» Document section:
· · · · · · ·
Margot Robbie's method dressing strikes again The Austalian actress is a modern Catherine Earnshaw even off screen

Margot Robbie's method dressing strikes again The Austalian actress is a modern Catherine Earnshaw even off screen

A film is also sold through a press tour. Timothée Chalamet proved it, moving from the scruffy look of Bob Dylan for A Complete Unknown to the flashy orange of Marty Supreme. What the actor did had already been experimented with by Margot Robbie in 2023, when she toured the world carrying the box office success of Barbie directed by Greta Gerwig. A careful attention to clothing, with a focus on the coherence between on-screen and off-screen identity, which became a book the following year with the release of Barbie: The World Tour. A collection retracing the looks worn by the actress, which she worked on herself together with her stylist Andrew Mukamal, where the most iconic creations inspired by the Mattel doll come back to life, showcased on red carpets and created with the contribution of the most important fashion houses from Donatella Versace to Giorgio Armani.
· · · · · · ·
» Work required:
In the article on Margot Robbie's press-tour wardrobe, substitute "promotional tour" for "press tour" and give everything from "A film is also" down to "to Giorgio Armani.".
· · · · · · ·
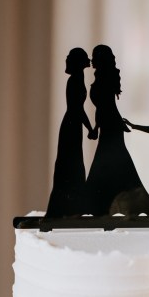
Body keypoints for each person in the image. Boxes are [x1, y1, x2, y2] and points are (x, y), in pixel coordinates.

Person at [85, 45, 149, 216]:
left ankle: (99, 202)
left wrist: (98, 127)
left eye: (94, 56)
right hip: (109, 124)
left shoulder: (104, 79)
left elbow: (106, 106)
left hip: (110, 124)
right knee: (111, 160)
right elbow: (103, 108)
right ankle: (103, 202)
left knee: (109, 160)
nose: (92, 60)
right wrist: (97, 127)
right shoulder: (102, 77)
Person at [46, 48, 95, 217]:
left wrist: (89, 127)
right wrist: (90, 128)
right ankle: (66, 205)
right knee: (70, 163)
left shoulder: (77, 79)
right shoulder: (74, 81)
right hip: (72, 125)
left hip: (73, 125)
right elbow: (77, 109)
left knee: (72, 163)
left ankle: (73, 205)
· · · · · · ·
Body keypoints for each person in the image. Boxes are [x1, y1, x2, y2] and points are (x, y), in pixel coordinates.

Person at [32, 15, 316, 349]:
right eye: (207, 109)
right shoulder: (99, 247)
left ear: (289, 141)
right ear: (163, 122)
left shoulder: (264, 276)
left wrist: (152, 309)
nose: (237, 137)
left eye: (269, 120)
· · · · · · ·
» Output for this task:
A film is also sold through a promotional tour. Timothée Chalamet proved it, moving from the scruffy look of Bob Dylan for A Complete Unknown to the flashy orange of Marty Supreme. What the actor did had already been experimented with by Margot Robbie in 2023, when she toured the world carrying the box office success of Barbie directed by Greta Gerwig. A careful attention to clothing, with a focus on the coherence between on-screen and off-screen identity, which became a book the following year with the release of Barbie: The World Tour. A collection retracing the looks worn by the actress, which she worked on herself together with her stylist Andrew Mukamal, where the most iconic creations inspired by the Mattel doll come back to life, showcased on red carpets and created with the contribution of the most important fashion houses from Donatella Versace to Giorgio Armani.